● **EXERCISE DESCRIPTION**: Please return the listing exactly as written, but without its pictures.
-- INFORMATION SHOWN follows --
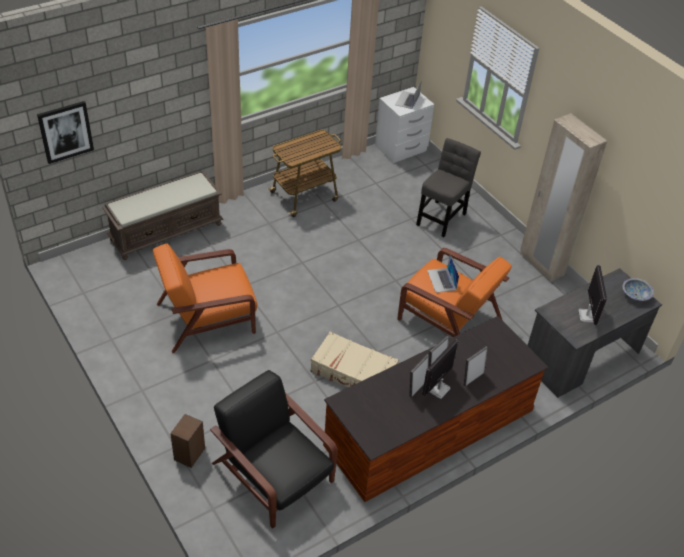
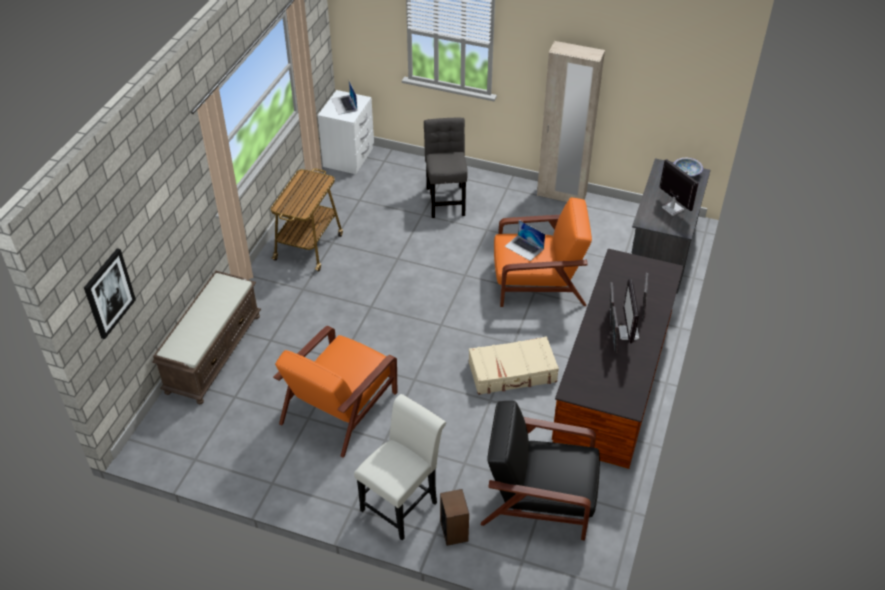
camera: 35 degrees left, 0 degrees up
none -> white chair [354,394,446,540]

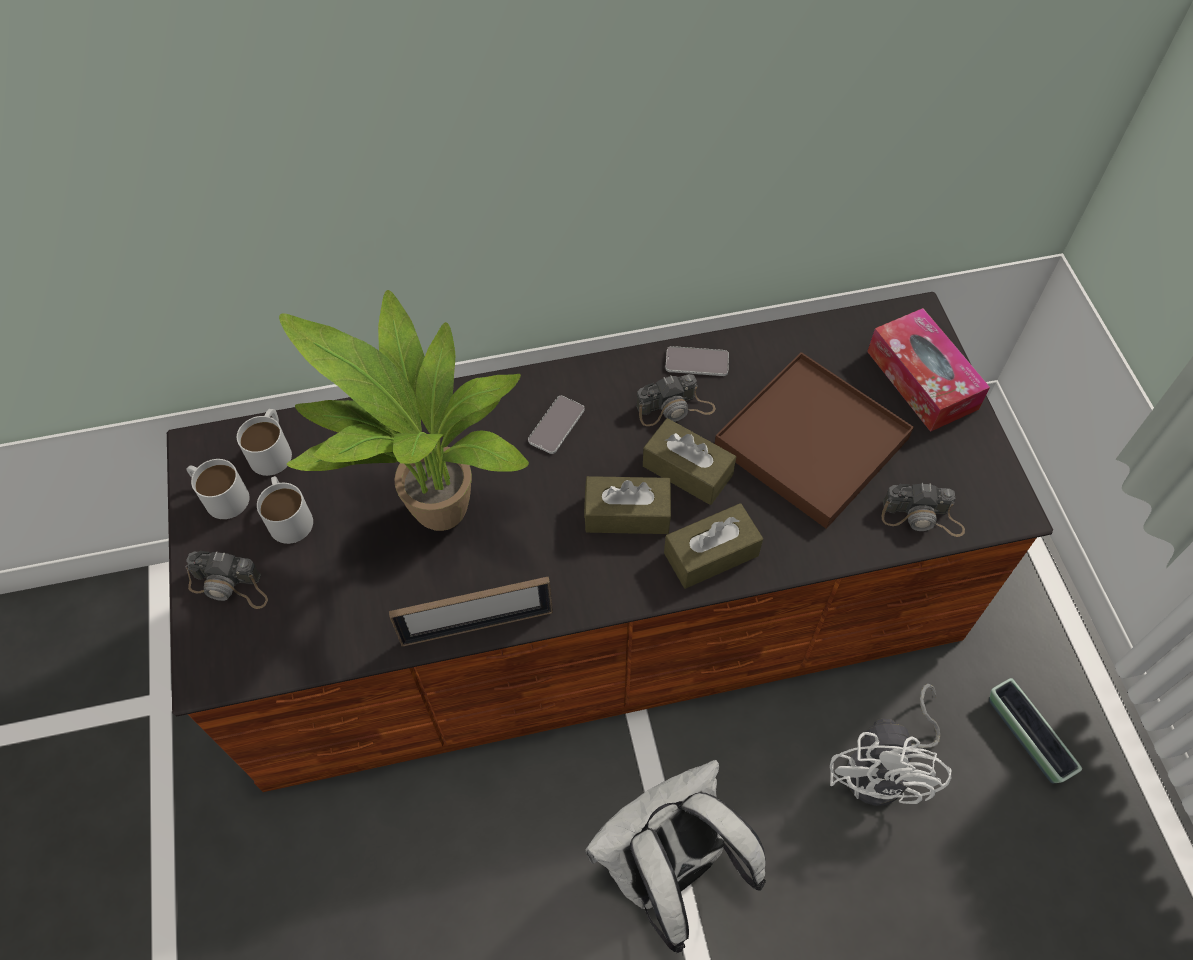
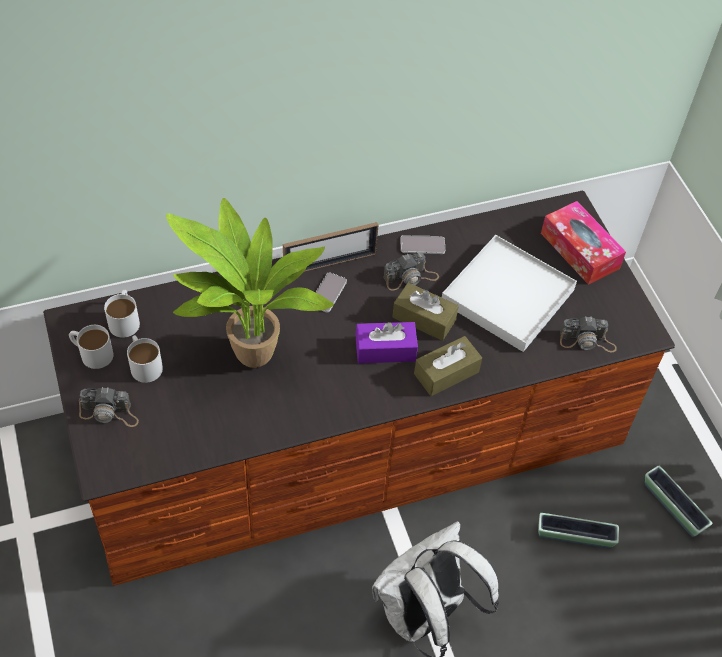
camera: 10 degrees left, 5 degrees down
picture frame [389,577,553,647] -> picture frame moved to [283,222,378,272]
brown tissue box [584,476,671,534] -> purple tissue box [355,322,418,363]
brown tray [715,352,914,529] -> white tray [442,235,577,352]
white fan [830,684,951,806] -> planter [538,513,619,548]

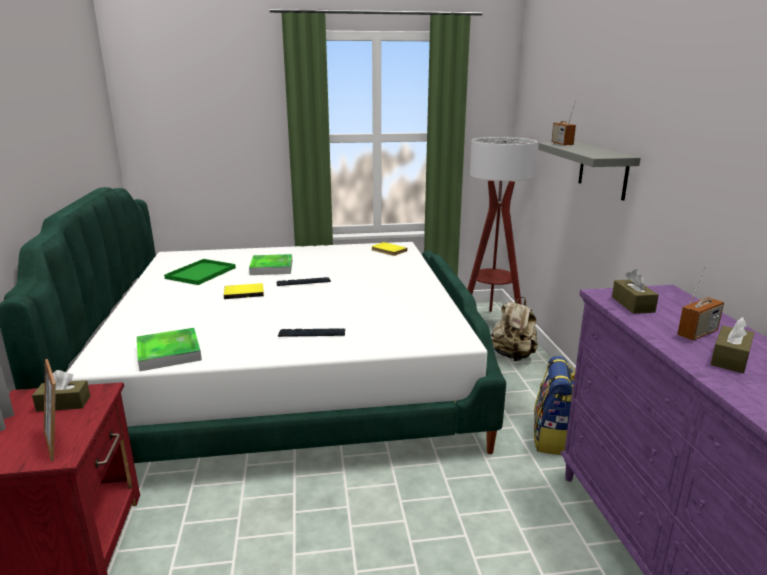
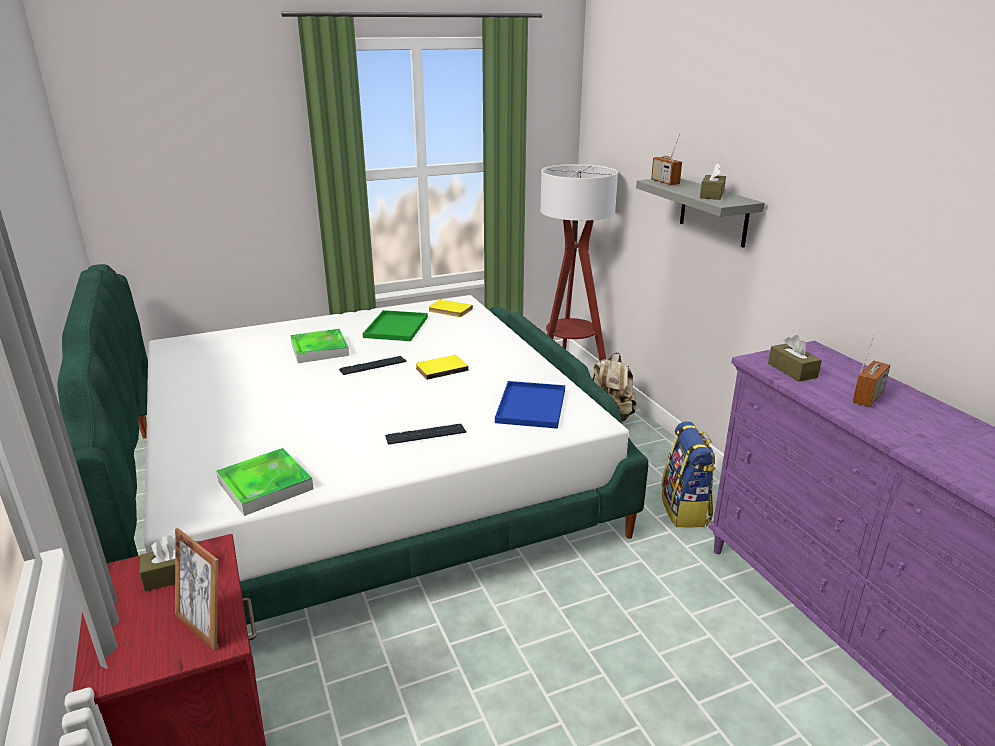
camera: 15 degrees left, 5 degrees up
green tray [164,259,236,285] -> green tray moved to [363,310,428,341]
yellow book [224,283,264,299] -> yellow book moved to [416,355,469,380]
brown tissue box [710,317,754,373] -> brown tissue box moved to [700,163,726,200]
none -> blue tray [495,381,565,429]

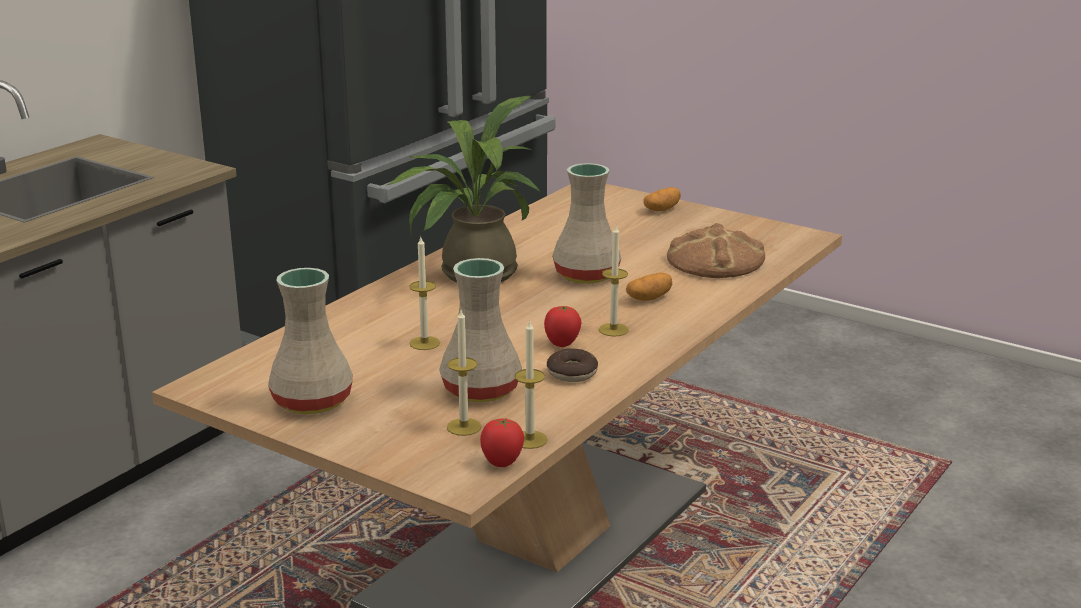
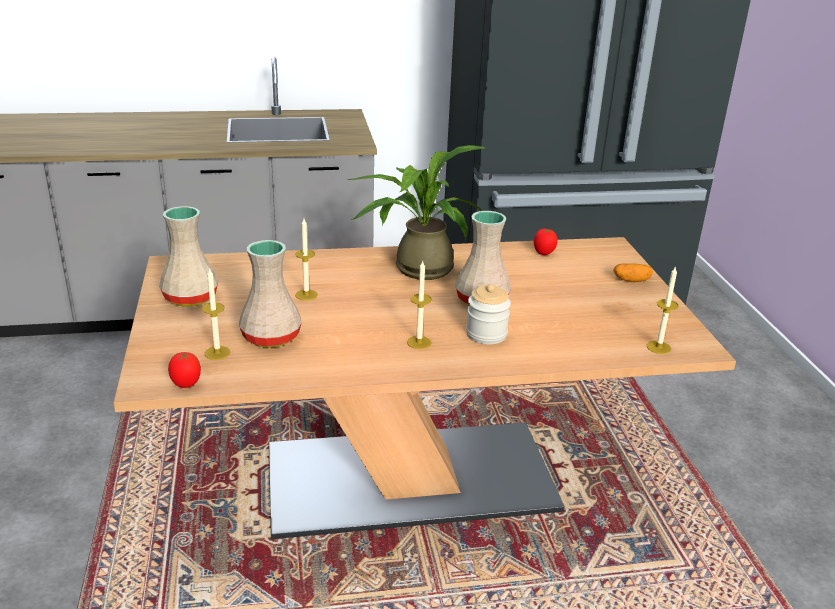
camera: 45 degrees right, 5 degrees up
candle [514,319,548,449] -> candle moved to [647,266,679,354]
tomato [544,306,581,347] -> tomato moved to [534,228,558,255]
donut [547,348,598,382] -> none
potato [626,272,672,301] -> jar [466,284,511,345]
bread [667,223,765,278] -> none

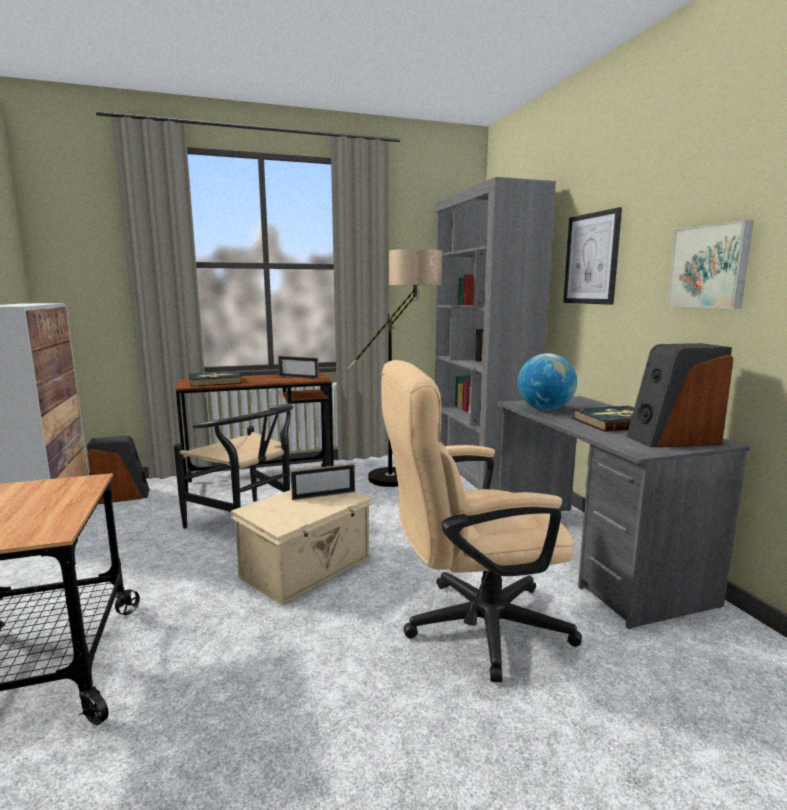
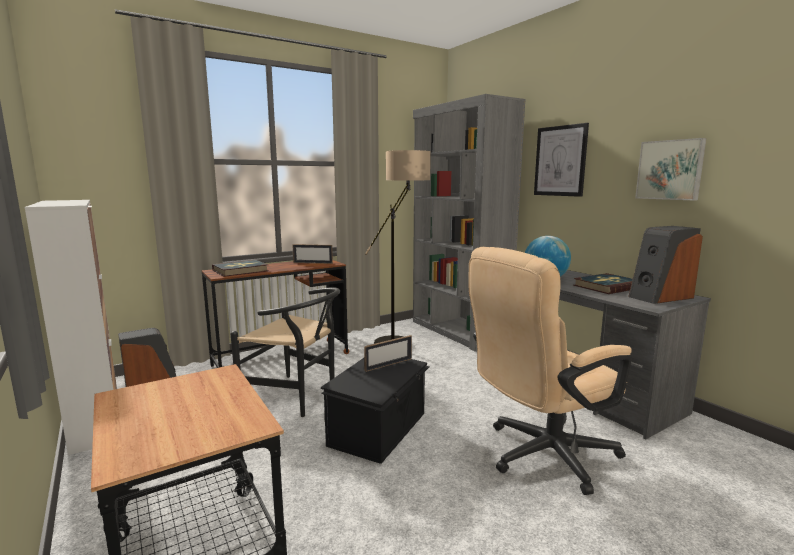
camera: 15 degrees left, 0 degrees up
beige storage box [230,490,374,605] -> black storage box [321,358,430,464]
-- INFORMATION SHOWN concluded --
● **RESPONSE TO THIS TASK**:
camera: 35 degrees left, 0 degrees up
none -> white chair [354,394,446,540]

camera: 10 degrees left, 5 degrees down
picture frame [389,577,553,647] -> picture frame moved to [283,222,378,272]
brown tissue box [584,476,671,534] -> purple tissue box [355,322,418,363]
brown tray [715,352,914,529] -> white tray [442,235,577,352]
white fan [830,684,951,806] -> planter [538,513,619,548]

camera: 15 degrees left, 5 degrees up
green tray [164,259,236,285] -> green tray moved to [363,310,428,341]
yellow book [224,283,264,299] -> yellow book moved to [416,355,469,380]
brown tissue box [710,317,754,373] -> brown tissue box moved to [700,163,726,200]
none -> blue tray [495,381,565,429]

camera: 45 degrees right, 5 degrees up
candle [514,319,548,449] -> candle moved to [647,266,679,354]
tomato [544,306,581,347] -> tomato moved to [534,228,558,255]
donut [547,348,598,382] -> none
potato [626,272,672,301] -> jar [466,284,511,345]
bread [667,223,765,278] -> none

camera: 15 degrees left, 0 degrees up
beige storage box [230,490,374,605] -> black storage box [321,358,430,464]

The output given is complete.